Age pivot, équilibre, suite de la grève... Ce qu'il faut retenir de l'interview d'Edouard Philippe sur la réforme des retraites

"Nous allons aller jusqu'au bout de la réforme du système des retraites", a affirmé le Premier ministre, qui en a appelé à l'esprit de "responsabilité" des grévistes.

Le Premier ministre Edouard Philippe est l\'invité de France 2, le 12 janvier 2020.
Le Premier ministre Edouard Philippe est l'invité de France 2, le 12 janvier 2020. (GEOFFROY VAN DER HASSELT / AFP)

Il ira "jusqu'au bout". Le message est clair. Le Premier ministre, qui était l'invité du 20 heures de France 2, dimanche 12 janvier, a mis en avant sa détermination à faire passer la réforme des retraites. Au 39e jour de grève contre le projet du gouvernement, il en a appelé à la "responsabilité des grévistes", estimant que "ceux qui les incitent à poursuivre la grève les envoient peut-être dans une impasse". Enfin, il estime être parvenu à une sorte de "compromis" en proposant de retirer provisoirement du projet l'âge pivot instauré à partir de 2022, et en mettant en place une "conférence de financement" pour équilibrer les retraites d'ici 2027. Voici ce qu'il fallait retenir de son interview avec Laurent Delahousse.

Sur la réforme : "Nous allons aller jusqu'au bout"

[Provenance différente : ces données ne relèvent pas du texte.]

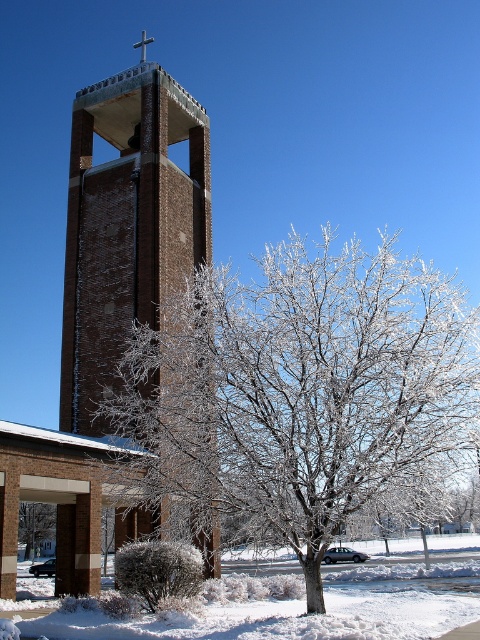
Question: Which object is farther from the camera taking this photo?

Choices:
 (A) brick tower at center
 (B) frosted white tree at center

Answer: (A)

Question: Which point is farther from the camera taking this photo?

Choices:
 (A) (36, 538)
 (B) (171, 616)
 (C) (83, 314)

Answer: (A)

Question: Which point appears farthest from the camera in this image?

Choices:
 (A) (172, 106)
 (B) (26, 545)

Answer: (B)

Question: From the image, what is the correct spatial relationship of white frosty snow at lower center in relation to white frosty tree at center?

Choices:
 (A) left
 (B) right

Answer: (B)

Question: Does frosted white tree at center have a greater width compared to white frosty snow at lower center?

Choices:
 (A) yes
 (B) no

Answer: (B)

Question: Can you confirm if white frosty snow at lower center is wider than frosted bush at lower center?

Choices:
 (A) no
 (B) yes

Answer: (B)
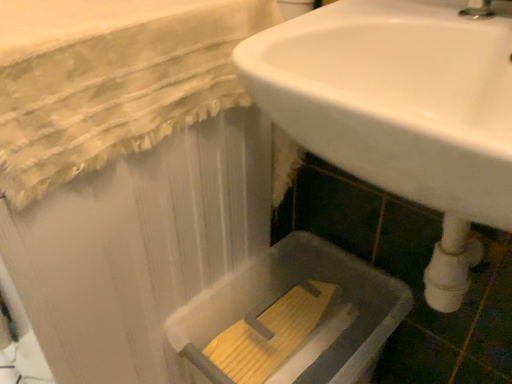
Describe the element at coordinates (291, 317) in the screenshot. Image resolution: width=512 pixels, height=384 pixels. I see `translucent plastic bath at lower right` at that location.

Where is `translucent plastic bath at lower right`? The height and width of the screenshot is (384, 512). translucent plastic bath at lower right is located at coordinates (291, 317).

What do you see at coordinates (396, 98) in the screenshot? The image size is (512, 384). I see `white glossy sink at center` at bounding box center [396, 98].

Measure the distance between point (289, 39) and camera.

Point (289, 39) and camera are 22.87 inches apart.

Where is `white glossy sink at center`? The image size is (512, 384). white glossy sink at center is located at coordinates (396, 98).

What are the coordinates of `translucent plastic bath at lower right` in the screenshot? It's located at (291, 317).

Is translucent plastic bath at lower right to the right of white glossy sink at center from the viewer's perspective?

Incorrect, translucent plastic bath at lower right is not on the right side of white glossy sink at center.

Does translucent plastic bath at lower right come in front of white glossy sink at center?

No, translucent plastic bath at lower right is further to the viewer.

Does point (230, 326) come behind point (477, 141)?

Yes, it is.

In the scene shown: From the image's perspective, between translucent plastic bath at lower right and white glossy sink at center, which one is located above?

white glossy sink at center.

From a real-world perspective, between translucent plastic bath at lower right and white glossy sink at center, who is vertically lower?

In real-world perspective, translucent plastic bath at lower right is lower.

Which object is wider, translucent plastic bath at lower right or white glossy sink at center?

translucent plastic bath at lower right is wider.

Considering the sizes of translucent plastic bath at lower right and white glossy sink at center in the image, is translucent plastic bath at lower right taller or shorter than white glossy sink at center?

Clearly, translucent plastic bath at lower right is taller compared to white glossy sink at center.

In terms of size, does translucent plastic bath at lower right appear bigger or smaller than white glossy sink at center?

Considering their sizes, translucent plastic bath at lower right takes up less space than white glossy sink at center.

Does translucent plastic bath at lower right contain white glossy sink at center?

No, white glossy sink at center is not a part of translucent plastic bath at lower right.

Are translucent plastic bath at lower right and white glossy sink at center located far from each other?

No.

Is white glossy sink at center at the back of translucent plastic bath at lower right?

No, white glossy sink at center is not at the back of translucent plastic bath at lower right.

The image size is (512, 384). Find the location of `bath behind the white glossy sink at center`. bath behind the white glossy sink at center is located at coordinates (291, 317).

Is white glossy sink at center to the left or to the right of translucent plastic bath at lower right in the image?

From the image, it's evident that white glossy sink at center is to the right of translucent plastic bath at lower right.

Relative to translucent plastic bath at lower right, is white glossy sink at center in front or behind?

Clearly, white glossy sink at center is in front of translucent plastic bath at lower right.

Considering the positions of points (292, 77) and (367, 306), is point (292, 77) closer to camera compared to point (367, 306)?

Yes, point (292, 77) is in front of point (367, 306).

From the image's perspective, between white glossy sink at center and translucent plastic bath at lower right, who is located below?

translucent plastic bath at lower right, from the image's perspective.

From the picture: From a real-world perspective, between white glossy sink at center and translucent plastic bath at lower right, who is vertically lower?

translucent plastic bath at lower right is physically lower.

Considering the sizes of objects white glossy sink at center and translucent plastic bath at lower right in the image provided, who is wider, white glossy sink at center or translucent plastic bath at lower right?

With larger width is translucent plastic bath at lower right.

Is white glossy sink at center taller or shorter than translucent plastic bath at lower right?

Considering their sizes, white glossy sink at center has less height than translucent plastic bath at lower right.

Can you confirm if white glossy sink at center is bigger than translucent plastic bath at lower right?

Correct, white glossy sink at center is larger in size than translucent plastic bath at lower right.

Is white glossy sink at center not within translucent plastic bath at lower right?

Yes, white glossy sink at center is located beyond the bounds of translucent plastic bath at lower right.

Looking at this image, is white glossy sink at center far from translucent plastic bath at lower right?

That's not correct — white glossy sink at center is a little close to translucent plastic bath at lower right.

Is translucent plastic bath at lower right at the back of white glossy sink at center?

No.

How many degrees apart are the facing directions of white glossy sink at center and translucent plastic bath at lower right?

0.000931 degrees separate the facing orientations of white glossy sink at center and translucent plastic bath at lower right.

The image size is (512, 384). What are the coordinates of `bath lying below the white glossy sink at center (from the image's perspective)` in the screenshot? It's located at (291, 317).

At what (x,y) coordinates should I click in order to perform the action: click on bath that appears on the left of white glossy sink at center. Please return your answer as a coordinate pair (x, y). This screenshot has width=512, height=384. Looking at the image, I should click on (291, 317).

Where is `sink in front of the translucent plastic bath at lower right`? The height and width of the screenshot is (384, 512). sink in front of the translucent plastic bath at lower right is located at coordinates (396, 98).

"Très tôt, nous avons dit que nous étions déterminés à construire un système universel de retraites qui sera plus juste, qui sera plus lisible, qui sera plus solide et cette détermination est complète, totale. Ça passe par la suppression des régimes spéciaux. (...) Je le dis, nous allons aller au bout", a déclaré le Premier ministre.

Fort de cette détermination affichée, il en a appelé "à la responsabilité" des grévistes. "Je pense qu'ils devraient prendre leurs responsabilités, et je constate que la décroissance progressive du taux de grévistes dans les entreprises de transports fait que les prévisions sont plutôt bonnes. Vous connaissez la phrase : 'Il faut savoir terminer une grève'."

Enfin, il a assuré qu'il n'y avait pas de divergence entre Emmanuel Macron et lui. "Le président de la République a indiqué qu'il voulait un système universel, équitable et responsable. Ça fait 30 mois que je suis Premier ministre, et à chaque fois, on me demande s'il y a une différence entre le président de la République et moi. Nous sommes alignés pour faire avancer le pays."

Sur le financement : "Je suis prêt à entendre les propositions"

Edouard Philippe s'est félicité d'être parvenu à une sorte de "compromis" en acceptant samedi, comme le lui avait demandé la CFDT, de supprimer du projet, à titre provisoire, l'âge pivot instauré à partir de 2022. Il a également évoqué la "conférence de financement" qui sera mise en place pour réfléchir aux moyens d'équilibrer les régimes de retraite d'ici 2027.

"Cette convention sur le financement des retraites, a-t-il dit, c'est un acte de confiance. Je suis prêt à entendre les propositions [des partenaires sociaux] pour remettre notre système à l'équilibre en 2027. On peut prendre des mesures plus ou moins justes. Vous pensez bien que je n'ai pas enlevé du texte la mesure que je crois juste pour leur dire 'voilà la proposition que vous allez adopter'."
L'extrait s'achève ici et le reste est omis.